Tuesday, August 5, 2014

Freedom-Hater-care's downfall is what we knew it would be: gummint gravy gumming up the market value of goods and services

So, now that FHer-care is in place, do folks like it better?  In a word, no.


According to new polling by the Kaiser Family Foundation, which has closely tracked Obamacare for years, 37 percent of those surveyed have a favorable view of the Affordable Care Act, while 53 percent have an unfavorable view. That's an eight-percentage-point jump in unfavorability over last month, and a two-point drop in favorability over the same time.
Why the shift? It's not because millions of Americans have suddenly become conservative Republicans. Kaiser found that disapproval of Obamacare has risen across the board. Among Democrats, for example, the law's unfavorable rating jumped six points in July, while its favorable rating fell four points. A similar thing happened among independents and — it hardly seemed possible — among Republicans who already hated the law.
Obamacare's unfavorables also rose among all income groups — people who make less than $40,000 a year, those who make between $40,000 and $90,000 a year, and those who make more than $90,000. The same among all age groups. And the same for race and ethnicity: Disapproval rose among whites, blacks, and Hispanics.
Rather than a shift among some identifiable group, Obamacare's rising unpopularity seems to be a product of the simple fact that, several months into its implementation, more and more people are having personal experience with the law.
Folks who do like it better take a very simple view: Hey, I have greater access to health care at a reasonable cost!  They fail to see that it's based on their fellow citizens making up the difference between what they pay and what the insurance companies and hospitals and clinics get.  In a word, redistribution.
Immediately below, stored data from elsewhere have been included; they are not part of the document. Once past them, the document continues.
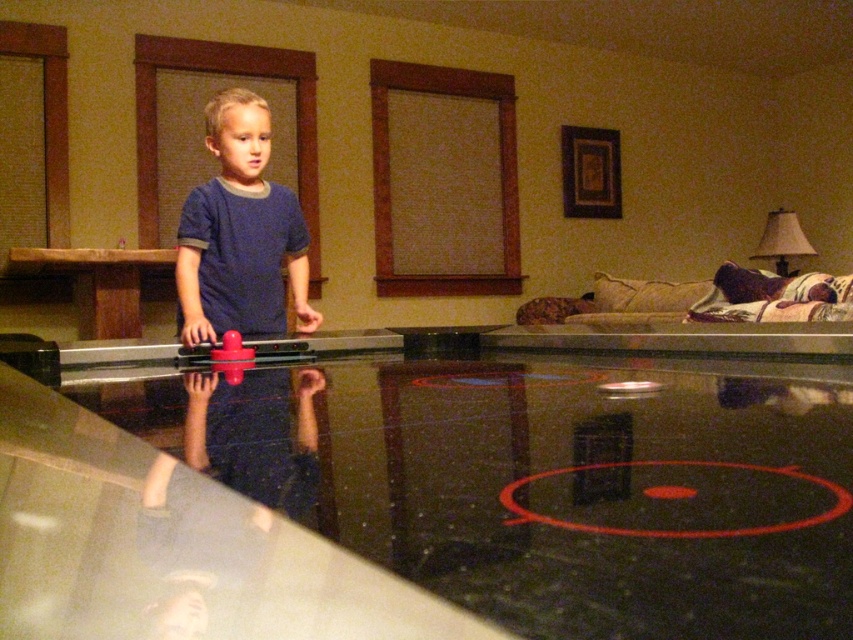
What do you see at coordinates (424, 502) in the screenshot?
I see `transparent glass table at center` at bounding box center [424, 502].

Is point (579, 497) in front of point (209, 106)?

Yes, point (579, 497) is in front of point (209, 106).

The image size is (853, 640). Identify the location of transparent glass table at center. (424, 502).

Does blue matte shirt at center have a larger size compared to rubberized plastic toy at center?

Correct, blue matte shirt at center is larger in size than rubberized plastic toy at center.

Who is more distant from viewer, (x=315, y=312) or (x=234, y=333)?

Point (x=315, y=312)

This screenshot has width=853, height=640. What do you see at coordinates (241, 234) in the screenshot?
I see `blue matte shirt at center` at bounding box center [241, 234].

The width and height of the screenshot is (853, 640). In order to click on blue matte shirt at center in this screenshot , I will do `click(241, 234)`.

Is transparent glass table at center positioned in front of rubberized plastic toy at center?

Yes, transparent glass table at center is in front of rubberized plastic toy at center.

Which is above, transparent glass table at center or rubberized plastic toy at center?

Positioned higher is rubberized plastic toy at center.

Is point (809, 424) positioned after point (224, 336)?

That is False.

At what (x,y) coordinates should I click in order to perform the action: click on transparent glass table at center. Please return your answer as a coordinate pair (x, y). Image resolution: width=853 pixels, height=640 pixels. Looking at the image, I should click on (424, 502).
A majority of the people who said Obamacare has directly helped them said its prime benefit was greater access to health coverage and care. A majority of those who said Obamacare has directly hurt them said its main effect was to increase their health costs.
Overall, the numbers reflect Obamacare's design; it was intended to offer taxpayer-subsidized health coverage to a relatively small group of people (the roughly 15 percent of the population that had no health coverage) by imposing costs on the far larger group who had coverage and were satisfied with it. Given that, it's not surprising more people report a negative than positive Obamacare experience.

But - and I'll try to keep you out of the weeds here - come next year, they're going to get a wake-up call from the regime's baseball bat, the IRS:

The size of each person's subsidy is tied to a "benchmark" plan. Poorer consumers only have to spend a certain percentage of their income for that plan; the government pays the rest of the premium. If you choose a more expensive policy, you have to pay the difference on your own.
This year, about 3.4 million people picked the benchmark plan or went one option cheaper. But as those plans raise their rates and new options come to the market, they'll often lose their benchmark status to cheaper competitors—and their customers will find themselves on the hook for a bigger share of their premiums.
"I would expect that probably the majority of 2014 enrollees are going to be impacted pretty substantially," said Milliman analyst Paul Houchens.
Let's say your income is at about 150 percent of the poverty line—roughly $17,000 per year. The law says you don't have to pay more than 4 percent of your income for the benchmark plan in your area. You chose that plan this year, and you're getting a pretty generous subsidy.
Your plan wants to raise its rates by 5 percent next year—not great, but not the end of the world when you're only paying about $50 per month out of your pocket. You like the plan, the premium increase doesn't seem like a lot, and HealthCare.gov was a headache last time, so you just auto-renew.
Unbeknownst to you, though, new insurers have started offering cheaper plans in your area. Your plan is no longer the benchmark plan; a cheaper one is. So now your subsidy is based on the cost of that plan, not the one you have. This means you're on the hook not only for every dollar of your plan's 5 percent premium increase, but also for every dollar of the difference in price between your plan and the new benchmark plan.
These technical changes in subsidies could turn a 5 percent premium increase into a spike of 30 to 100 percent in the net costs for low-income consumers, according to a recent Milliam analysis.

Memo to the cattle-masses who were perfectly fine with the government poking its nose into your finances and categorizing you based on them for the purpose of determining how much cattle feed to dole out to you:  This is what you get when you turn over your freedom and the responsibility that comes with it to the leviathan state.